• _Short problem_
Please print the records word for word, starting at the first line of the records and ending at the line that contains "text at (910, 1486)", with both of those lines included.

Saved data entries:
▬▬▬
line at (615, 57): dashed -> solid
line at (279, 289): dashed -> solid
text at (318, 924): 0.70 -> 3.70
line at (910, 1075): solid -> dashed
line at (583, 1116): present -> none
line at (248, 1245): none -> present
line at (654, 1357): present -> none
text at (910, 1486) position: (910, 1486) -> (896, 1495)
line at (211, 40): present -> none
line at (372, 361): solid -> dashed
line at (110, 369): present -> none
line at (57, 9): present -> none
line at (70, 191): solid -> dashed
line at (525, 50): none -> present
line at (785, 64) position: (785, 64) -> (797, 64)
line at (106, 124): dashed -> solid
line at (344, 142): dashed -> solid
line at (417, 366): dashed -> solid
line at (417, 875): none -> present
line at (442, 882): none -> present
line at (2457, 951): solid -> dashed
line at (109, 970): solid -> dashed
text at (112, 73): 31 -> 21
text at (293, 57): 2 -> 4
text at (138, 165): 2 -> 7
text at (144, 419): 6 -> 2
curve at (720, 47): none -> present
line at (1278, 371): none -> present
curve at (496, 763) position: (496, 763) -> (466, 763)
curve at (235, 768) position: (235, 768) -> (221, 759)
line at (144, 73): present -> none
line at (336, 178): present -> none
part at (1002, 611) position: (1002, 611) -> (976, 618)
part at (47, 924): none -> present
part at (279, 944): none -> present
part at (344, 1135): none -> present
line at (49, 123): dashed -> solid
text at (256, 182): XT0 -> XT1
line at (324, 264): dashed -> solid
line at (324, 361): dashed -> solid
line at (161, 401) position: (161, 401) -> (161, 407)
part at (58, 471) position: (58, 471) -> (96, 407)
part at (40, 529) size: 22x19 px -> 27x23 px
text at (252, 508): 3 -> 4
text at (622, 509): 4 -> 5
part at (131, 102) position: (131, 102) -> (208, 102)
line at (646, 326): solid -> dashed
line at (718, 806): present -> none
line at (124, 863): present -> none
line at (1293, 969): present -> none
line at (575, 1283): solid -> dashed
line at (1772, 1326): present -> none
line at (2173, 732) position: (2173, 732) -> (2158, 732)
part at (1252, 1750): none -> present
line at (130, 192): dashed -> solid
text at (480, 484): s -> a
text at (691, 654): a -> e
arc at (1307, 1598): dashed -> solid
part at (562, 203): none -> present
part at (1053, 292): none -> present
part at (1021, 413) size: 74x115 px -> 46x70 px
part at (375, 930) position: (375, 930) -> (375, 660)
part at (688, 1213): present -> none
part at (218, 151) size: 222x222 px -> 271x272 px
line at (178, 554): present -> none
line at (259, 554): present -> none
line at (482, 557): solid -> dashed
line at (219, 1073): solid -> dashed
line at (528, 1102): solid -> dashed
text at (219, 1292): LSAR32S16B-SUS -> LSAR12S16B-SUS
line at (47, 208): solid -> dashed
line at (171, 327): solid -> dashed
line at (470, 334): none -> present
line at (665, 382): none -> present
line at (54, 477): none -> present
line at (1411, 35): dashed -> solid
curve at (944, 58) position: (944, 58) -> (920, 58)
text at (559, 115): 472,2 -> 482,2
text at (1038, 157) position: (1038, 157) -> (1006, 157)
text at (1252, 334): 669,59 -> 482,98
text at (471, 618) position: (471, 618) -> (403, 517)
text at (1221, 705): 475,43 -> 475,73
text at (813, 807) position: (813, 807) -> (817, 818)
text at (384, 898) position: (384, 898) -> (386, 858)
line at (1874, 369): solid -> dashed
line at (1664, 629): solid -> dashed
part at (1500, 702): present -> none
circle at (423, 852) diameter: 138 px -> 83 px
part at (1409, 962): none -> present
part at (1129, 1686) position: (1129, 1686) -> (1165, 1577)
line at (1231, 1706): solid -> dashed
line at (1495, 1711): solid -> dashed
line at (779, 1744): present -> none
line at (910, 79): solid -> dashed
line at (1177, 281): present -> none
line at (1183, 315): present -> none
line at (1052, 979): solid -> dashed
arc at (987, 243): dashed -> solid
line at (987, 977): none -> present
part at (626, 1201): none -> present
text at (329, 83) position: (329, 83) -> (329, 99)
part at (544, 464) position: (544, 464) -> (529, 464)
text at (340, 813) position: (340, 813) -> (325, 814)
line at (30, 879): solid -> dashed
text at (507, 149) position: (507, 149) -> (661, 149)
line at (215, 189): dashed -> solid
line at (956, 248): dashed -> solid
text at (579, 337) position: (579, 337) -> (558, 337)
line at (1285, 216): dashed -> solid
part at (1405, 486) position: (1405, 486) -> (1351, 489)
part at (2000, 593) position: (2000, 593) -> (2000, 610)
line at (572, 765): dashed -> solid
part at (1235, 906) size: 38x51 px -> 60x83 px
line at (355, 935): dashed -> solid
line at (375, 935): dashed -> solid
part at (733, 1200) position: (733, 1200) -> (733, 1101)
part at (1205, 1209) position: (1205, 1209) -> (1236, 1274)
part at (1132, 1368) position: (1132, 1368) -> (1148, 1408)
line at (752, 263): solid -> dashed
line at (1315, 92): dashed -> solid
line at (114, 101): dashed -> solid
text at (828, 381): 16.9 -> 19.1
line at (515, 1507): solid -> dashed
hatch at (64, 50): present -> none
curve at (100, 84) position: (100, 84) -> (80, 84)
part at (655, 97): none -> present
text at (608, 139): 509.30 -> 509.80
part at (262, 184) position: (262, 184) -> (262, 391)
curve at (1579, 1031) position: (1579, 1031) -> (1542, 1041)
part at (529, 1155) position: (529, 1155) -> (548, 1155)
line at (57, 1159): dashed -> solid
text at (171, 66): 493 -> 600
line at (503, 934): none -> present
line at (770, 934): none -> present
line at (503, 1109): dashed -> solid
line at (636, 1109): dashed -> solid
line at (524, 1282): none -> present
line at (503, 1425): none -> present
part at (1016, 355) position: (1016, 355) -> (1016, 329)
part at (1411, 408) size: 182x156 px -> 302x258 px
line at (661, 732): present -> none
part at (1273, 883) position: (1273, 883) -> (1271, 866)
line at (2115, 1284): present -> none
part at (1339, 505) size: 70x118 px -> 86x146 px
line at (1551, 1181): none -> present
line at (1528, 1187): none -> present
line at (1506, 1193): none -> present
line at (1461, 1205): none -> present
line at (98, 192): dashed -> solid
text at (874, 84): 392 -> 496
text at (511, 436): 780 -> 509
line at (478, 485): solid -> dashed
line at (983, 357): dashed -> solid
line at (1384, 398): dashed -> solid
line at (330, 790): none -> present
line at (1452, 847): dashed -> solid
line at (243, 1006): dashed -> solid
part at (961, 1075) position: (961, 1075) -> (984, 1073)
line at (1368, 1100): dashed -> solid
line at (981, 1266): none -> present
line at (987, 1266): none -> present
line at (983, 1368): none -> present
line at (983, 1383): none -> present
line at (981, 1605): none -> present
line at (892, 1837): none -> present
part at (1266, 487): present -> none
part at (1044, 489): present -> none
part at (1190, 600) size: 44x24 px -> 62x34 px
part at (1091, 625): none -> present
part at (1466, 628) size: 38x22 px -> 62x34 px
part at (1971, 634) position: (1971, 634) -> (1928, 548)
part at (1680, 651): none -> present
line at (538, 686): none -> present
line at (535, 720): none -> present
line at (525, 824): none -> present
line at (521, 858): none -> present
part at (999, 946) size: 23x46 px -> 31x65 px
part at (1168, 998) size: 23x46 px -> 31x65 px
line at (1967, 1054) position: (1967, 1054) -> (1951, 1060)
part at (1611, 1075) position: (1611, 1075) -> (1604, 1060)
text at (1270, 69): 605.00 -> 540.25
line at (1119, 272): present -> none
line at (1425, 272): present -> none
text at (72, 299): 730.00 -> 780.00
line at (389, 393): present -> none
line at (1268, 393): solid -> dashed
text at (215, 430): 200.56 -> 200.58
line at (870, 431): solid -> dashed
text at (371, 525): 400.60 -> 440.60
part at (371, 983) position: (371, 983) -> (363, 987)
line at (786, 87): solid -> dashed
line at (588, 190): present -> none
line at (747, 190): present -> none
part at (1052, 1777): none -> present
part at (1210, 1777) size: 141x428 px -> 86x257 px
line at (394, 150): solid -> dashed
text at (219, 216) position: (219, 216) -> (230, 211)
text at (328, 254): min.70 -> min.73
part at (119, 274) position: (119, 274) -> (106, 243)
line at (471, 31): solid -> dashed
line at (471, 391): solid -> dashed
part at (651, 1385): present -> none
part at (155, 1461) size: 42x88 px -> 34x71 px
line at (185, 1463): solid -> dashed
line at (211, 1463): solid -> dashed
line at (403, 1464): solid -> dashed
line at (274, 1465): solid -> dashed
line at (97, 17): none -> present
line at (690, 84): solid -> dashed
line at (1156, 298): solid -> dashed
▬▬▬
• _Written solution_
line at (615, 57): dashed -> solid
line at (279, 289): dashed -> solid
text at (318, 924): 0.70 -> 3.70
line at (910, 1075): solid -> dashed
line at (583, 1116): present -> none
line at (248, 1245): none -> present
line at (654, 1357): present -> none
text at (910, 1486) position: (910, 1486) -> (896, 1495)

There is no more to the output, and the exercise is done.